Reigns: First of all, it was so cool. It was unfortunate what happened out there in the desert [against Goldberg in Saudi Arabia]. It was a tough situation. It was hot as hell out there. Those guys aren’t in the ring all the time. You have to have your wrestling legs under you. Even when I miss a few live events, I can feel it. This is one of those things, the more you do it, the better you are, the better off you are, the better you feel in the ring. That was just the main focus: Get him out there, and let’s have fun.
He was moving good. He felt that high boot, damn near went over everybody’s head. He’s in great shape, he looked good. To be honest, I might be lying if I said there’s gonna be a [better] dream partner out there.

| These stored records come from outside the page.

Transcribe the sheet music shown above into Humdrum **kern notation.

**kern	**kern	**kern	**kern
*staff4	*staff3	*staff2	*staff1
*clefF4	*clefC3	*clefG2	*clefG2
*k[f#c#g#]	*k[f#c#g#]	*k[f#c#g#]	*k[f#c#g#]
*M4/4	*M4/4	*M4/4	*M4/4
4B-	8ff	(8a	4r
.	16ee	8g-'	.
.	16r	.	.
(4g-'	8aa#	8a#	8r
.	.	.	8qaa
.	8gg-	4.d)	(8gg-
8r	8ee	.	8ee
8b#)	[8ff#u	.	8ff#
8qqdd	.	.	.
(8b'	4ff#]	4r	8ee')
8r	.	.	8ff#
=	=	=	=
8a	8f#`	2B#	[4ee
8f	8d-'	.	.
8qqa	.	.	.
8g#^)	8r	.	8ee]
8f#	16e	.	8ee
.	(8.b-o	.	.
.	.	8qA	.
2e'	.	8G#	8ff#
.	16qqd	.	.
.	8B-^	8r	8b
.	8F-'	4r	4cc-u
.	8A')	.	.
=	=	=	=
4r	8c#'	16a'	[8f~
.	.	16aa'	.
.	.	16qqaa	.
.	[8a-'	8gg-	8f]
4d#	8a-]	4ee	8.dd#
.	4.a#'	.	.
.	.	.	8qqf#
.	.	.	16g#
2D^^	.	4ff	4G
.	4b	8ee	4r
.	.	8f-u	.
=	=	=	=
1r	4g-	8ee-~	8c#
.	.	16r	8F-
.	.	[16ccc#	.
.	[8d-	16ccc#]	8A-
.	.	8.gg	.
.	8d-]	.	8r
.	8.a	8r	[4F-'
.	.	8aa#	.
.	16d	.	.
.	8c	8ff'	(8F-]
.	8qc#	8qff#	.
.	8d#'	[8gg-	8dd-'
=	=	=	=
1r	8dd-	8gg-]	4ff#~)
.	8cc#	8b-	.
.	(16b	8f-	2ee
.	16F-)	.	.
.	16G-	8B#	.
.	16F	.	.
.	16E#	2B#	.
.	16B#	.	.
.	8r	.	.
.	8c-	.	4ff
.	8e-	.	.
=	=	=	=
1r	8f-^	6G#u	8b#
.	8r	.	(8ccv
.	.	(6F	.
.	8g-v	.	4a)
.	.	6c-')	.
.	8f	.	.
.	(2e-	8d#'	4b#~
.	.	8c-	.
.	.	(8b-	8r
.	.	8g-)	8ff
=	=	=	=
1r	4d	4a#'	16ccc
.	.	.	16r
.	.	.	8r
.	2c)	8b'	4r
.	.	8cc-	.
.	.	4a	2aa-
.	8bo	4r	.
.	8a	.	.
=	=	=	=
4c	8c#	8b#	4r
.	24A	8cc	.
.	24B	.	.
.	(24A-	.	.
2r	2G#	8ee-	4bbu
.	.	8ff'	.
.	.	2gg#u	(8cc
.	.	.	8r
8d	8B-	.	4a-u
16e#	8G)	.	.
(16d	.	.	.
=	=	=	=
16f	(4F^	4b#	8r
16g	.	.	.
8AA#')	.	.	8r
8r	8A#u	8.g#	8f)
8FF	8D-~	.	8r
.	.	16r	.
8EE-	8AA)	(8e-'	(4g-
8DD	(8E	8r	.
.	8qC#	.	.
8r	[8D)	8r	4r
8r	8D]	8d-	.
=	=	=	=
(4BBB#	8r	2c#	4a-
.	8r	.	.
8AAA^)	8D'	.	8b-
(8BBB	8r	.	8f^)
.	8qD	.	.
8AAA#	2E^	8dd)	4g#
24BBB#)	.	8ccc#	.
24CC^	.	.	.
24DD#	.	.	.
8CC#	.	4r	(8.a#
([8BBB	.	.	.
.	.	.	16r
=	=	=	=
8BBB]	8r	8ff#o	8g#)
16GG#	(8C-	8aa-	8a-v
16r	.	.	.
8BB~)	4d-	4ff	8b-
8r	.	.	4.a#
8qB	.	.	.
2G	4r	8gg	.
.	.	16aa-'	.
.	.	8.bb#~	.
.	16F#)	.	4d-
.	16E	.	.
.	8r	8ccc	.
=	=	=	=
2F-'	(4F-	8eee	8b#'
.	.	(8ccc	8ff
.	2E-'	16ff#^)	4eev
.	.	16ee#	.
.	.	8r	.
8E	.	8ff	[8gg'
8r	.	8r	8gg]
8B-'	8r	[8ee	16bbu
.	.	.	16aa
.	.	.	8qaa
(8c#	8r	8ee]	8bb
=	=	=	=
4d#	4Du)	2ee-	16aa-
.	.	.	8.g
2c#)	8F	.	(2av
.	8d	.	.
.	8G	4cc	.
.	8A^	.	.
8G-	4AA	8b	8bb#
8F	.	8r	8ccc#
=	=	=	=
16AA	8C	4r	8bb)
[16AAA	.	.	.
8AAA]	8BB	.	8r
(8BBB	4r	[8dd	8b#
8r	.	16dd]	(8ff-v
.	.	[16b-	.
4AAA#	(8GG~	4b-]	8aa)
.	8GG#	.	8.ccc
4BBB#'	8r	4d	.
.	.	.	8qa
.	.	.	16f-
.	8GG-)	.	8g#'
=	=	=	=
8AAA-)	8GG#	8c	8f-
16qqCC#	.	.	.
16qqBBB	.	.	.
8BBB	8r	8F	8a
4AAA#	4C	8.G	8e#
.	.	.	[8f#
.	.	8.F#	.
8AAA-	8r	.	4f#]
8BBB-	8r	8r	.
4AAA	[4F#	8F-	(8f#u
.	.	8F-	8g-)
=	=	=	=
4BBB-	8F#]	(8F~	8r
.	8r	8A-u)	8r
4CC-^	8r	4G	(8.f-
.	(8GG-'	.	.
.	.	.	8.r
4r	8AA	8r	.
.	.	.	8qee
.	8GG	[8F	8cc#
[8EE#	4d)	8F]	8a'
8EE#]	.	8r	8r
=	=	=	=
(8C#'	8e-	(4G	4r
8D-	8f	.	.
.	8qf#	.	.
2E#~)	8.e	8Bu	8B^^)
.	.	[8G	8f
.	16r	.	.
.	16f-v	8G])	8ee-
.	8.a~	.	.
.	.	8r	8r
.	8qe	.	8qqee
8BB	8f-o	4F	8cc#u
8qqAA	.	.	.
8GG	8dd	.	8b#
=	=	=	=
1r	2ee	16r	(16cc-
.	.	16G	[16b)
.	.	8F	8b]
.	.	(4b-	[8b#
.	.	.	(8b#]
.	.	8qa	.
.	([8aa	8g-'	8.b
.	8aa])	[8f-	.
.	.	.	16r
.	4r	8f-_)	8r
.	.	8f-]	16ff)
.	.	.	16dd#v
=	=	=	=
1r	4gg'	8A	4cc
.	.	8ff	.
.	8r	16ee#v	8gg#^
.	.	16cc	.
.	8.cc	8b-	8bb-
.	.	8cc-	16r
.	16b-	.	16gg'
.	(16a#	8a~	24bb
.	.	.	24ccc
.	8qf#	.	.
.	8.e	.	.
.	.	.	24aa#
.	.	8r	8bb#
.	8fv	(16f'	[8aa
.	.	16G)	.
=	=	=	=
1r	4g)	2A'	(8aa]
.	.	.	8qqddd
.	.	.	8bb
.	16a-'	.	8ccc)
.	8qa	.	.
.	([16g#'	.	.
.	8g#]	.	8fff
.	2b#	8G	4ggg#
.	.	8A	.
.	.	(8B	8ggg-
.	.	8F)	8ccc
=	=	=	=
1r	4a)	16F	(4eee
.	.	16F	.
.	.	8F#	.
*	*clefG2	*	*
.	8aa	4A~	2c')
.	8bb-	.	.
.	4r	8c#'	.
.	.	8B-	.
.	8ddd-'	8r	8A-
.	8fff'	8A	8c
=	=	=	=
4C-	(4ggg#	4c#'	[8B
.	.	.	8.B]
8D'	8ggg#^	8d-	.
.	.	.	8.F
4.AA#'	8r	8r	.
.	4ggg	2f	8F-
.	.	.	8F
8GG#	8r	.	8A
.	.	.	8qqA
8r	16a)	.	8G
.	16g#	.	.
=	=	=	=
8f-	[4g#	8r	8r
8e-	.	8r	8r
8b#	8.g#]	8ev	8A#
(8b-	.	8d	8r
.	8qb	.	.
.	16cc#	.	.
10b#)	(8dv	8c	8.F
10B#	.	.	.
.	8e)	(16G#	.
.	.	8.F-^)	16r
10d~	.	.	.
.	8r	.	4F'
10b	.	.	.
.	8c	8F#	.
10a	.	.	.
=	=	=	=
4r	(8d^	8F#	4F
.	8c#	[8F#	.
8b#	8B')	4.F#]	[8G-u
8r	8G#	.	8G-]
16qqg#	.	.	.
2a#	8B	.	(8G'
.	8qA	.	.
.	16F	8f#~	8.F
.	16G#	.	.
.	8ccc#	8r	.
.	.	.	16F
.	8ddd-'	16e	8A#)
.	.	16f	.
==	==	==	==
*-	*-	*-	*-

That night was so cool, I don’t think I’ll be able to up that. The only other type of tag situations that have been as meaningful have been within The Shield to me because those are my brothers.
ESPN: Jon Moxley (formerly Dean Ambrose) said on the Chris Jericho podcast that he refused to say a couple of things about you and your illness that they wanted him to say. Do you know what he’s talking about?
Reigns: No. And that’s the thing. If you refuse to say it, you refuse to say it. You didn’t say the stuff, and nothing happened. You didn’t get fired, so you don’t have to do any of that stuff. If you don’t really want to do it, you have to speak up for yourself. That’s the key to this business. That’s a bit contradictory in my mind right there. If you chose not to say that one thing, why can’t you choose to say another thing?
ESPN: Seth Rollins has been vocal on Twitter lately in speaking out against Moxley’s comments after leaving. How do you view the situation?
Reigns: That’s my boy, man. He’s passionate. He’s always been like that, you just don’t always hear it. Seth is strong, he’s hard-headed, he’s stubborn. That’s how he’s always been. He’s an ultra-alpha male. He wants to be the best all the time. That’s why he is where he is. That’s why he’s at that position — because he has that drive.
He is emotional — of course, he is. Because we bust our ass, man. I love this place. I’ll tell you straight-up: I disagree with what [Dean] Ambrose said about the creative process. I love the guy. I love him to death. He’s my brother. And wrestling ain’t gonna stop that. On a personal level, me and that dude can hang out, have a beer or two and just talk. And even when we don’t talk, that’s just our relationship.
When it comes down to it, creative-wise, that’s on you. Communication is communication. When you go in there and you talk to boss, you gotta let him know. He even made comments about the things I had to say, but that was in a different place. I was brand-new.
We’ve worked our asses off for Vince [McMahon] in this company, and he respects that, and he wants to know our opinions. You have to speak up for yourself. I’m in a position now where he listens to everything I have to say, what I’m feeling.
Early on, when you don’t have any equity, when you haven’t put in any time, you should do what the boss says. But once you earn that equity, once you got the keys to the car — which Ambrose was clearly in that position because all three of us [were] — you have to speak up for yourself and do what’s right for you.
Regardless, I love the dude, man. We came from the bottom and got to where we are now, and he’s a huge part of that. No type of business rivalry or any of that crap will ever affect the personal relationship I have with either Seth or Dean. We’re all gonna do our thing. We’re having fun. I’m enjoying where I’m at. I enjoy being with the WWE. I’ll never be anywhere else.